> _Petit exercice_
Recopiez le passage de l'extrait sur le surendettement en commençant à "L'Assemblée nationale a refusé" et en terminant à "procédure de surendettement.". Changez "contribuables" en "citoyens".

> _Extrait_
##########
Le texte proposé par le gouvernement dispose que " lorsque la
commission constate l'insolvabilité du débiteur
caractérisée par l'absence de ressources ou de biens saisissables
de nature à permettre d'apurer tout ou partie de ses dettes, elle peut
recommander la suspension de l'exigibilité des créances. ".
L'Assemblée nationale a voté une disposition qui
élargit le champ d'application du moratoire aux situations de
surendettement qui résultent de la mise en cause d'un cautionnement
consenti par le débiteur.
Cette mesure paraît louable dans la mesure où elle est
destinée à éviter que la personne qui s'est portée
caution ne tombe elle-même, par ricochet, dans une situation de
surendettement. Pourtant, cette disposition est inacceptable.
En effet, les commissions de surendettement doivent opter pour un moratoire
ou pour des recommandations en fonction de la gravité de la situation
financière du débiteur et non en fonction de la nature du
surendettement.
En outre, cette mesure risque d'introduire une inégalité
injustifiée entre la caution et le débiteur principal, puisque
ce dernier ne bénéficiera pas automatiquement d'un moratoire.
Votre rapporteur vous propose un amendement qui vise à supprimer
cette disposition.
Le texte proposé par le gouvernement dispose que " lorsque la
commission constate l'insolvabilité du débiteur
caractérisée par l'absence de ressources ou de biens saisissables
de nature à permettre d'apurer tout ou partie de ses dettes, elle peut
recommander la suspension de l'exigibilité des créances autres
qu'alimentaires, fiscales, parafiscales ou envers les organismes de
sécurité sociale. ".
L'Assemblée nationale a refusé d'exclure lesdites dettes et a
imposé l'égalité de traitement entre tous les
créanciers. Pourtant, votre rapporteur estime que cette banalisation non
seulement est inutile, mais également dangereuse et contre-productive
pour les contribuables.
L'une des raisons évoquées pour justifier la banalisation des
dettes fiscales serait l'intransigeance de l'administration fiscale face aux
débiteurs faisant l'objet d'une procédure de surendettement.
Or, les statistiques recueillies par votre rapporteur montrent que
l'administration, tout en disposant d'une procédure spécifique de
remise des dettes, est loin d'être aussi intransigeante que d'aucuns le
soutiennent.
Ainsi, en 1997, les dégrèvements gracieux accordés en
matière d'impôt sur le revenu et de taxe d'habitation se sont
élevés à 1,1 milliard de francs. Par ailleurs, 600.000
demandes gracieuses portant sur les impôts précités ont
été examinées par la direction générale des
impôts et pour 94% d'entre elles dans un délai de moins de trois
mois. 70 % de ces demandes se sont traduites par une remise gracieuse.
De même, votre rapporteur s'est entretenu avec le directeur d'une
succursale de la Banque de France qui a souligné qu'en phase amiable, le
Trésor consentait des efforts au moins aussi importants que les
créanciers privés.
##########
> _Données enregistrées_
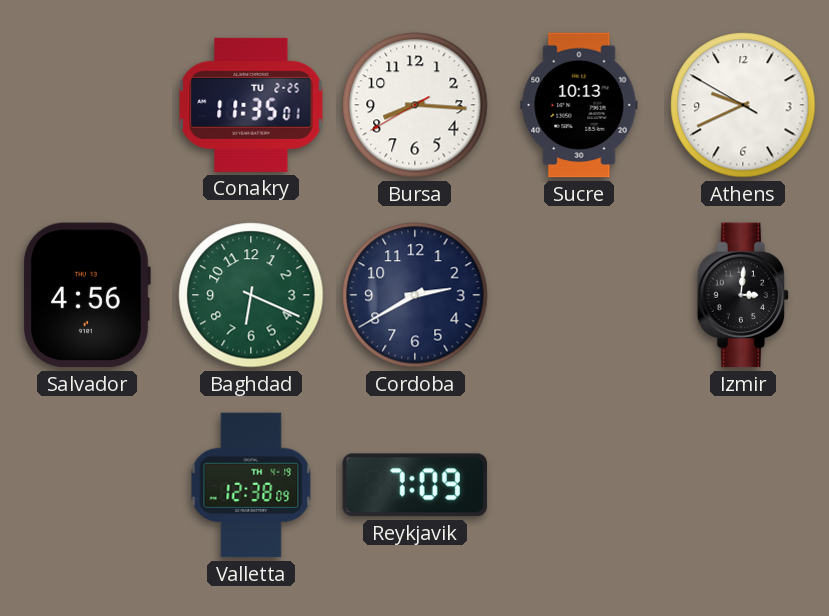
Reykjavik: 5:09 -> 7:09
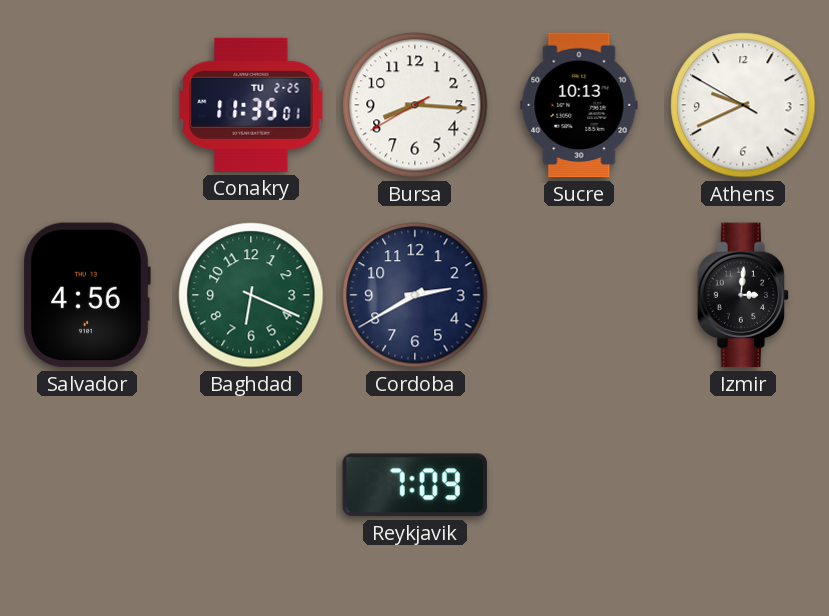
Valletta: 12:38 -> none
##########
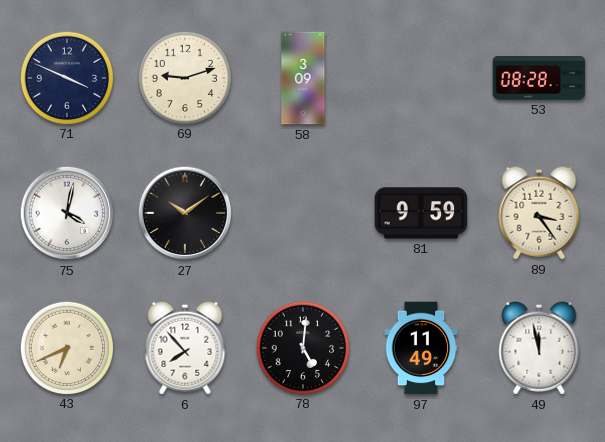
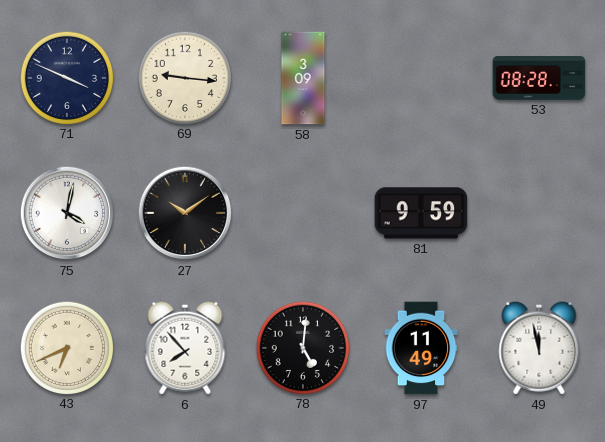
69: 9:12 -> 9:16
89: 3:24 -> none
##########
> _Résultat obtenu_
L'Assemblée nationale a refusé d'exclure lesdites dettes et a
imposé l'égalité de traitement entre tous les
créanciers. Pourtant, votre rapporteur estime que cette banalisation non
seulement est inutile, mais également dangereuse et contre-productive
pour les citoyens.
L'une des raisons évoquées pour justifier la banalisation des
dettes fiscales serait l'intransigeance de l'administration fiscale face aux
débiteurs faisant l'objet d'une procédure de surendettement.